Bedanya, di Jepang, meskipun lalu lintas transportasi juga meningkat, nyatanya dukungan sarana
tansportasi yang sangat memadai masih bisa diatasi oleh pemerintah setempat. Dengan kereta
Shinkansen, jalan tol yang tertata rapi, jangan bayangkan kemacetan berjam-jam terjadi seperti di
negara kita.
Amerika Serikat
Di Amerika Serikat, budaya mudik sebenarnya juga dilakukan saat thanksgiving yang terjadi di hari
kamis dan jumat minggu ketiga november. Biasanya semua toko tutup hari pertama. Namun, hari
kedua thanksgiving biasanya ada black friday. Ini saatnya anda berbelanja, karena biasanya toko
memberi diskon besar-besaran. Salah satunya karena orang-orang beli barang untuk persiapan
Natal. Kantor-kantor tiba-tiba menjadi kosong melompong.
Ceritanya Thanksgiving, adalah ucapan terima kasih yang disampaikan oleh kelompok orang kulit
putih pertama yang tiba di Amerika utara. Mereka berterima kasih kepada orang-orang Indian yang
telah mengajarkan cara-cara bercocok tanam dan beternak di tanah yang baru ditemukan" itu.
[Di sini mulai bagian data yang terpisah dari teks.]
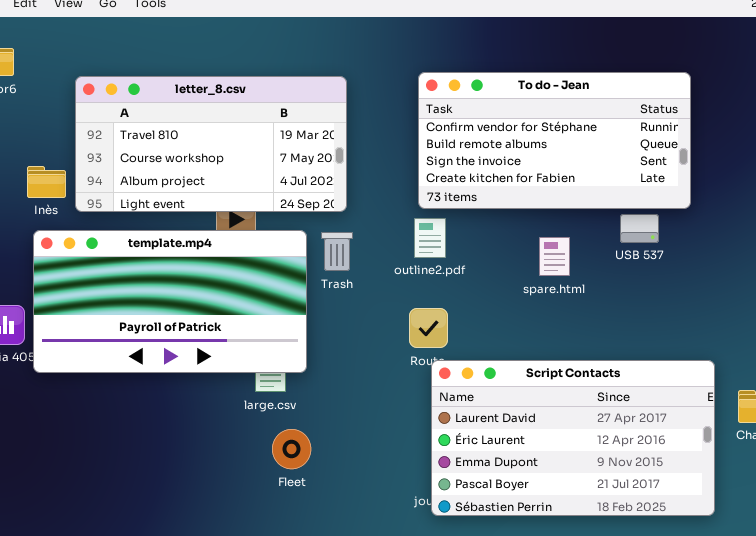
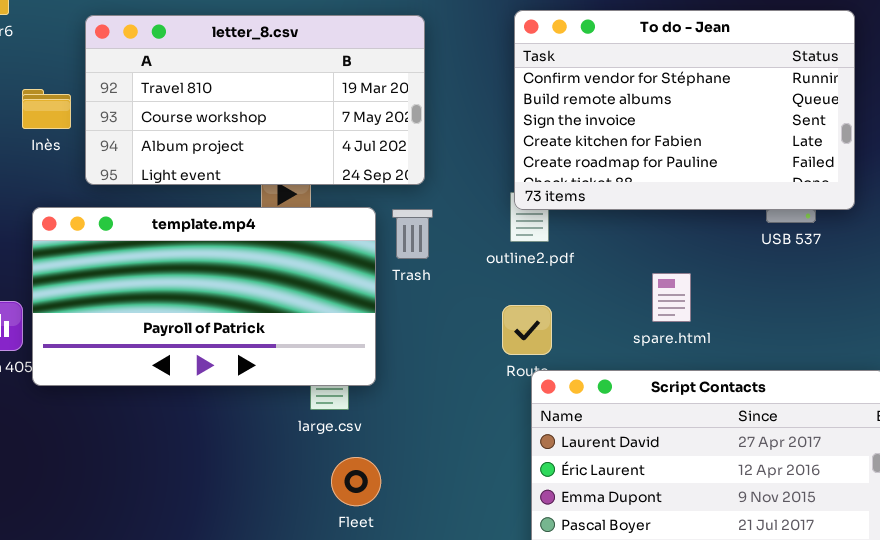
To do - Jean: [418,72,691,209] -> [514,10,855,210], resized
Inès: [27,166,66,198] -> [22,89,71,129], moved
spare.html: [539,237,570,276] -> [652,273,691,322], moved

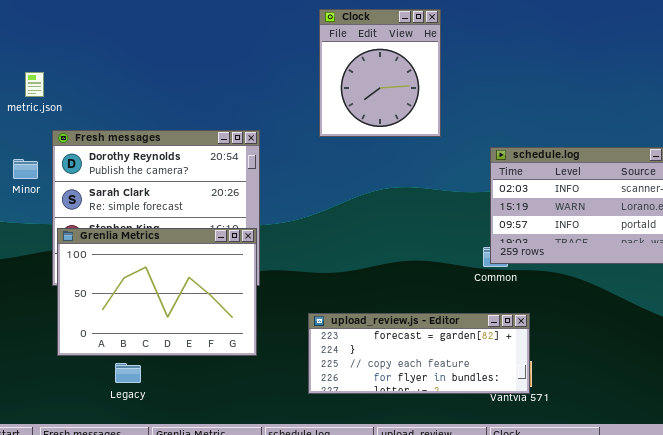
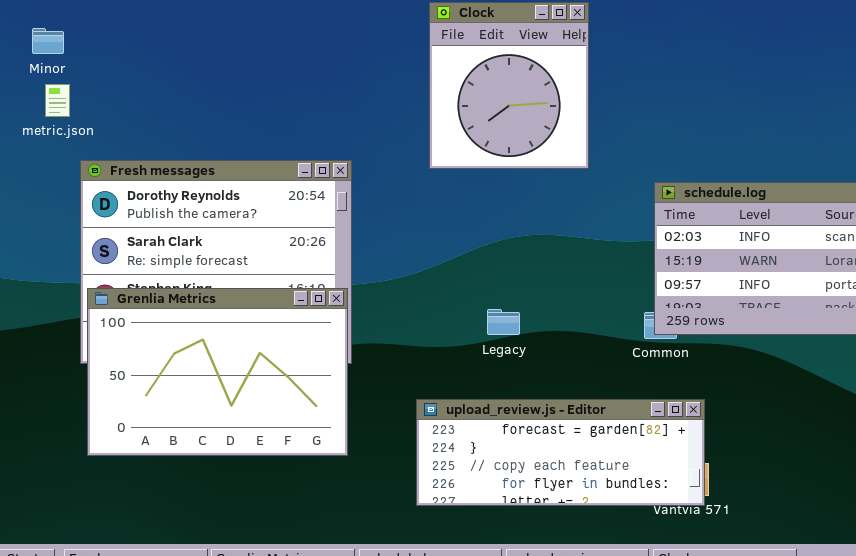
Minor: [13,159,38,179] -> [32,28,64,54], moved
Legacy: [115,363,141,383] -> [487,309,520,335], moved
Untuk menyampaikan ucapan terimakasih, orang-orang kulit menggelar festival dan makan besar
bersama orang-orang Indian. George Washington lah yang menetapkan hari Kamis terakhir di bulan
November sebagai hari Thanksgiving. Pada saat Thanksgiving, kalkun menjadi makanan khas yang
wajib dihidangkan di meja makan.
China
Di China, orang pasti mudik saat tahun baru China atau Imlek. Disini, tahun baru lazim disebut
dengan nama Festival Musim Semi. Atraksi yang paling sering dipertontonkan adalah barongsai dan
pesta kembang api. Jadi tak heran jika China adalah penyumbang 75 persen dalam produksi
kembang api dunia.

Selain itu, budaya lain yang sangat populer pada hari tersebut adalah angpau, -sampul merah yang
berisi uang. Bagi yang belum menikah, mereka berhak untuk menerima angpau dari anggota
keluarga lain yang telah menikah. Pemberian angpau ini dimaksudkan sebagai ucapan selamat dan
harapan untuk memperoleh kekayaan dan nasib yang lebih baik di tahun baru tersebut. Selain itu,
karena pada saat Imlek semua hutang harus dibayar, maka angpau dapat digunakan untuk keperluan
tersebut.
Singapura
Secara umum, budaya mudik di SIngapura mengikuti tradisi di China dimana memang etnis China
menguasai komunitas penduduk di Singapura. Pada hari tersebut (tahun baru China) hampir semua
toko libur setidaknya selama 2 hari, termasuk warung makan dan warung kopi. Kecuali gerai-gerai
fast food dan kurang dari setengah warung melayu/india dipastikan semua toko akan tutup.
Biasanya hari tersebut, harga-harga makanan akan melonjak naik.